* **Your objective**:
Find all the lines in the entries below that hold the word "neoplastic" and copy them.

Raw data Block Start

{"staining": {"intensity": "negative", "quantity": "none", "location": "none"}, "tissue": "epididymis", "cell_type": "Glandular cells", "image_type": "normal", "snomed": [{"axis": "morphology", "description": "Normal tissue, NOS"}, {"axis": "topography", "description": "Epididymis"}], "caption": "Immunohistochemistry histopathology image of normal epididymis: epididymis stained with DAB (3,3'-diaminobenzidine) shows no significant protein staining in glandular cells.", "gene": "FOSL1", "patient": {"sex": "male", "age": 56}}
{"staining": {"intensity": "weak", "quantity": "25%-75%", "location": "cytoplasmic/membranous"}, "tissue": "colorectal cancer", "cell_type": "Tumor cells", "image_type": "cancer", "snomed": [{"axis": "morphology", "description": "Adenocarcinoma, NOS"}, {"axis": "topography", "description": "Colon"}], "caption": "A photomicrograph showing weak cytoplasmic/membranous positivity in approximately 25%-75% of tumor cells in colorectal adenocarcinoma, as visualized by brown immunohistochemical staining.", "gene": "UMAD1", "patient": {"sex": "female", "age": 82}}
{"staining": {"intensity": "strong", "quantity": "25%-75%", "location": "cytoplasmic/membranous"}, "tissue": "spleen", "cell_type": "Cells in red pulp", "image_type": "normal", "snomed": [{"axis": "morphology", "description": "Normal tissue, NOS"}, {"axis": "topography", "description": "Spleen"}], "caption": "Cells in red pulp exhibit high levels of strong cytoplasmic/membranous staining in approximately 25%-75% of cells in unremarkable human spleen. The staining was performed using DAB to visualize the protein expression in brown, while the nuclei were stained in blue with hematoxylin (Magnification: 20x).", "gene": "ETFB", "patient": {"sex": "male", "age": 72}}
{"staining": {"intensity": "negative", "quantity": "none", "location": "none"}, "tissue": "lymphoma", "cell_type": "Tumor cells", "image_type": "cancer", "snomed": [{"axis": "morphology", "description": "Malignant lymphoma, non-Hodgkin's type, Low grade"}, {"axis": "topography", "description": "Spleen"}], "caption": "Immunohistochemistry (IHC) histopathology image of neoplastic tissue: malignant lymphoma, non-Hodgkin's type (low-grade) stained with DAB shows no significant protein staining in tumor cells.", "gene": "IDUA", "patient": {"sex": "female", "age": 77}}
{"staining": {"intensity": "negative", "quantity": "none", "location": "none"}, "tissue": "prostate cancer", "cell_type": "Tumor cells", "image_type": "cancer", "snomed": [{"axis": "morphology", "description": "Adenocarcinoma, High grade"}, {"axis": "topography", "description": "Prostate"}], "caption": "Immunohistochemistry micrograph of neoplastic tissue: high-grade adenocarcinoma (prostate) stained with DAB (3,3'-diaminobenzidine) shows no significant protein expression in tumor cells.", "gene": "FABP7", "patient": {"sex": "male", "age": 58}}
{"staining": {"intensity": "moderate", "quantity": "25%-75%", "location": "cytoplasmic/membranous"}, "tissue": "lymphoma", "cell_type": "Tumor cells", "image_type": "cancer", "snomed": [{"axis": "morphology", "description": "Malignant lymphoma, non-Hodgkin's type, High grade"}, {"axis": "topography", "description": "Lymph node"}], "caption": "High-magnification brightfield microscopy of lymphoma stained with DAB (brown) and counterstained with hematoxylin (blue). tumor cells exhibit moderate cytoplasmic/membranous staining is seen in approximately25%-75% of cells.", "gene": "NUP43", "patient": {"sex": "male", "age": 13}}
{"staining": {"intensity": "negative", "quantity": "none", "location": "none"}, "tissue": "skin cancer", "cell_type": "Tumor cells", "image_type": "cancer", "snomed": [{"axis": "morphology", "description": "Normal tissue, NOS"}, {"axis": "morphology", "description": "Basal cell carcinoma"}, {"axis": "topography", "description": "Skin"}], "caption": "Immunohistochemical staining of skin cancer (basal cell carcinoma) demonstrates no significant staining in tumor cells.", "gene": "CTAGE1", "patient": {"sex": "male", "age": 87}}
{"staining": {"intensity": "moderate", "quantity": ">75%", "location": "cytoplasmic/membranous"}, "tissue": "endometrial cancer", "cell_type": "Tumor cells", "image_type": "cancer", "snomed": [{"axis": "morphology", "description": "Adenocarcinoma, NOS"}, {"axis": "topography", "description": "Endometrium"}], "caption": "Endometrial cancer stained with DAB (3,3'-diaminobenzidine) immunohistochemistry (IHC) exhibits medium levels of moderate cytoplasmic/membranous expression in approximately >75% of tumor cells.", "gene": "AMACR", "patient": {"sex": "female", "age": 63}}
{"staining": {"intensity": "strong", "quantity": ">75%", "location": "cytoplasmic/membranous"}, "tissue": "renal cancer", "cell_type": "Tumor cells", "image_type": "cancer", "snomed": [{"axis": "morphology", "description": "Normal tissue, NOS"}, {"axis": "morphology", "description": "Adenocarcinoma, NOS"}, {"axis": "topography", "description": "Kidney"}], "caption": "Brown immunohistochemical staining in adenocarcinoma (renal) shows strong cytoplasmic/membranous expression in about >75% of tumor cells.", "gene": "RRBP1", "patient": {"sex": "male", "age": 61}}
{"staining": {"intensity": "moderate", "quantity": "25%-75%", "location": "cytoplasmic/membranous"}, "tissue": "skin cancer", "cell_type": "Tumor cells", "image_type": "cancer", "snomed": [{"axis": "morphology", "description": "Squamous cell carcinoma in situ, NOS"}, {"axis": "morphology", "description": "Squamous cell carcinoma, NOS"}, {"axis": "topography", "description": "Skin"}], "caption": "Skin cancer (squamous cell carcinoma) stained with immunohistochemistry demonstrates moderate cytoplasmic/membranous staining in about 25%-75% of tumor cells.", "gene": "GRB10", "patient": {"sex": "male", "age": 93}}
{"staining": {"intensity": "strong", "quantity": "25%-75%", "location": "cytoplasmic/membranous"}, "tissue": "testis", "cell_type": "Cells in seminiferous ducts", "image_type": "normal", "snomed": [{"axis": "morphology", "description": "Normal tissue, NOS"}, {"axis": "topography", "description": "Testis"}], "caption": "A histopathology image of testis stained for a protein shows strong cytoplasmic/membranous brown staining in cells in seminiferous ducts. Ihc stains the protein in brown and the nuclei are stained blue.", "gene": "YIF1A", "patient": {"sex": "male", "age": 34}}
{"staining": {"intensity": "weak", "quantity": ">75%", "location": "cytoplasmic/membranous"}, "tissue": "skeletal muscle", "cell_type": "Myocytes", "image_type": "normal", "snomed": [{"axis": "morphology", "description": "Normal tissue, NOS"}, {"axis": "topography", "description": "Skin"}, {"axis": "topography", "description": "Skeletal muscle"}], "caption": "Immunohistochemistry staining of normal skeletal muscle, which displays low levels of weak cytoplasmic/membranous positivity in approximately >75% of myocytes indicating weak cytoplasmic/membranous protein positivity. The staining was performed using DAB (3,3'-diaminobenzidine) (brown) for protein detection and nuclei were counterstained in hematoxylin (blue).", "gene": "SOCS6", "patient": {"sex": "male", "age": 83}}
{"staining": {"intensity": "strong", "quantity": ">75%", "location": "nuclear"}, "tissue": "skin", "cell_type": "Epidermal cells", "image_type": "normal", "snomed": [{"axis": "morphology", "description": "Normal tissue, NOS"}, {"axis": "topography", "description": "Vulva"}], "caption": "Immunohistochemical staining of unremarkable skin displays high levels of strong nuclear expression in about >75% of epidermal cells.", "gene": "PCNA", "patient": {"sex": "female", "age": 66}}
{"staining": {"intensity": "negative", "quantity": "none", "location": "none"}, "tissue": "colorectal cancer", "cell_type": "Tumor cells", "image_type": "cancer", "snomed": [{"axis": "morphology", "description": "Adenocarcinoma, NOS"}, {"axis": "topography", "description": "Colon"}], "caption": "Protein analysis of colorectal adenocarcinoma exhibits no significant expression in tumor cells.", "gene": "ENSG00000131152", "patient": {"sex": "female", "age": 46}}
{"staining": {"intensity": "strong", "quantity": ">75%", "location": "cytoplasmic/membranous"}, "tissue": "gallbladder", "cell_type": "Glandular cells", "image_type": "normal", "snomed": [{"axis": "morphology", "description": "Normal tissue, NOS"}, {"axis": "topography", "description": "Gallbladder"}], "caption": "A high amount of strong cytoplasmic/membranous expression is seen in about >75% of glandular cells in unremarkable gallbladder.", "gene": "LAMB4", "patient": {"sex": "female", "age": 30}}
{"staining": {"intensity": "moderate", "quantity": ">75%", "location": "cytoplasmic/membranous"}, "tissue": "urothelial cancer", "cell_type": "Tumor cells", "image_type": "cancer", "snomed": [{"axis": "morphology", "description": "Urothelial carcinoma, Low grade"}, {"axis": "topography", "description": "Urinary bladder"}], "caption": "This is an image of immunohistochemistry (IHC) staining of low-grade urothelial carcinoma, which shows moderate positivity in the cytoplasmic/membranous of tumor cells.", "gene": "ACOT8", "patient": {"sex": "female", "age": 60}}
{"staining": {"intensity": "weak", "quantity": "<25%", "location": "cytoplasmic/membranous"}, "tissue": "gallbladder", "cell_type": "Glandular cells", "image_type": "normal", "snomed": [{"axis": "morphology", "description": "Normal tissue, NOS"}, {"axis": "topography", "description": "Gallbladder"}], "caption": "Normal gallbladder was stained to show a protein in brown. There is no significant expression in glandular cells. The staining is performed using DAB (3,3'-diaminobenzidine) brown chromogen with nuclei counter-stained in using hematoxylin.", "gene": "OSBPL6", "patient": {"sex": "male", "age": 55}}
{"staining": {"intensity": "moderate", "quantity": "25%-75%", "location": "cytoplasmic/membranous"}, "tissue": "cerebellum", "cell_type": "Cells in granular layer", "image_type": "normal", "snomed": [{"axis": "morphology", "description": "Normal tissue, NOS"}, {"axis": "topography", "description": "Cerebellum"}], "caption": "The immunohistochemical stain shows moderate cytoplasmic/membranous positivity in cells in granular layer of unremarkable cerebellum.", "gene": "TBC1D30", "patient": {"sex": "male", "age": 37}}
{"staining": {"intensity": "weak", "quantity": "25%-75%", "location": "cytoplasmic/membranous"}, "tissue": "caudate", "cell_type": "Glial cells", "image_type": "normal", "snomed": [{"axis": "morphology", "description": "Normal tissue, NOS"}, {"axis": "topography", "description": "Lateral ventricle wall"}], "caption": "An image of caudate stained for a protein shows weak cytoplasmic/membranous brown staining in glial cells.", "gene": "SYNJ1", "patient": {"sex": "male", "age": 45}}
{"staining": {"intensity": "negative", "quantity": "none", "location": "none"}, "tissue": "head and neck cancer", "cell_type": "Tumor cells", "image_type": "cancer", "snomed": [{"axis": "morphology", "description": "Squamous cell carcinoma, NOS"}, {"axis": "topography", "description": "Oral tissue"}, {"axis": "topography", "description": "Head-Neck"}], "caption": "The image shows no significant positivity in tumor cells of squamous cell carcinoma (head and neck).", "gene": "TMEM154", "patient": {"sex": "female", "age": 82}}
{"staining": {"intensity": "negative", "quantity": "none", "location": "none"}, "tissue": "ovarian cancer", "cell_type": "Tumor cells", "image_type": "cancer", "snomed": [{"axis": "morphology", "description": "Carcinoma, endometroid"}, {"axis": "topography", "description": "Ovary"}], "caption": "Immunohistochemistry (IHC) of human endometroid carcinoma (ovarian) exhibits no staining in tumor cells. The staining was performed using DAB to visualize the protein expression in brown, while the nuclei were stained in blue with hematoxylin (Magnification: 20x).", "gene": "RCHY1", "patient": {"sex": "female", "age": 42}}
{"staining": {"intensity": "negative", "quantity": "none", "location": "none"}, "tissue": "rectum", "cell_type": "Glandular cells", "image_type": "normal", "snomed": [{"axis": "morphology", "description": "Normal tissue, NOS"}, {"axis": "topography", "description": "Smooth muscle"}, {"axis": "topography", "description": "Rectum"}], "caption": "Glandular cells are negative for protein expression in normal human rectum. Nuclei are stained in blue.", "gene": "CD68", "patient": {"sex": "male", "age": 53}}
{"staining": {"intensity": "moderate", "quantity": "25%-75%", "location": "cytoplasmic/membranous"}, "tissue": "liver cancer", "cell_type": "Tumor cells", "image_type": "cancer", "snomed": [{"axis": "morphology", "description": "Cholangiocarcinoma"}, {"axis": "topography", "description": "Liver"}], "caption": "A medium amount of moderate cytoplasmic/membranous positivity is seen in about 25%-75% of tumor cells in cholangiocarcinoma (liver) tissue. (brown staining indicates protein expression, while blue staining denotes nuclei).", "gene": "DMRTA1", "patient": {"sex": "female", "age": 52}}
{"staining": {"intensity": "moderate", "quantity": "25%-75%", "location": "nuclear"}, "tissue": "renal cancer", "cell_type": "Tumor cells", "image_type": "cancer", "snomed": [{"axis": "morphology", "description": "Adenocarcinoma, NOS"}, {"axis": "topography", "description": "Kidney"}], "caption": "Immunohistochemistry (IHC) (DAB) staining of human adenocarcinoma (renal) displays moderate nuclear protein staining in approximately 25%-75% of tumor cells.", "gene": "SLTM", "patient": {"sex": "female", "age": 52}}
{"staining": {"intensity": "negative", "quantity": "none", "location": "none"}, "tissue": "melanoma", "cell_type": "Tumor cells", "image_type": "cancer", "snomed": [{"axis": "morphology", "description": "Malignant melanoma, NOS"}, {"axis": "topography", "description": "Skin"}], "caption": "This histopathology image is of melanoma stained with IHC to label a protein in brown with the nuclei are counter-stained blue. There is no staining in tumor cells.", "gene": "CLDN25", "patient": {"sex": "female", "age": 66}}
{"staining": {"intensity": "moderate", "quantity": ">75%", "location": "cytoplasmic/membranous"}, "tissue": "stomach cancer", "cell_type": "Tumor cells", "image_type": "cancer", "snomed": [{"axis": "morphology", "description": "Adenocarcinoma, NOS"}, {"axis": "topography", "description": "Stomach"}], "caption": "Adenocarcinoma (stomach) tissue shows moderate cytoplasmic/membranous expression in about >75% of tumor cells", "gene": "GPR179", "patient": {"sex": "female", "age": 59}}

Raw data Block End

* **Answer box**:
{"staining": {"intensity": "negative", "quantity": "none", "location": "none"}, "tissue": "lymphoma", "cell_type": "Tumor cells", "image_type": "cancer", "snomed": [{"axis": "morphology", "description": "Malignant lymphoma, non-Hodgkin's type, Low grade"}, {"axis": "topography", "description": "Spleen"}], "caption": "Immunohistochemistry (IHC) histopathology image of neoplastic tissue: malignant lymphoma, non-Hodgkin's type (low-grade) stained with DAB shows no significant protein staining in tumor cells.", "gene": "IDUA", "patient": {"sex": "female", "age": 77}}
{"staining": {"intensity": "negative", "quantity": "none", "location": "none"}, "tissue": "prostate cancer", "cell_type": "Tumor cells", "image_type": "cancer", "snomed": [{"axis": "morphology", "description": "Adenocarcinoma, High grade"}, {"axis": "topography", "description": "Prostate"}], "caption": "Immunohistochemistry micrograph of neoplastic tissue: high-grade adenocarcinoma (prostate) stained with DAB (3,3'-diaminobenzidine) shows no significant protein expression in tumor cells.", "gene": "FABP7", "patient": {"sex": "male", "age": 58}}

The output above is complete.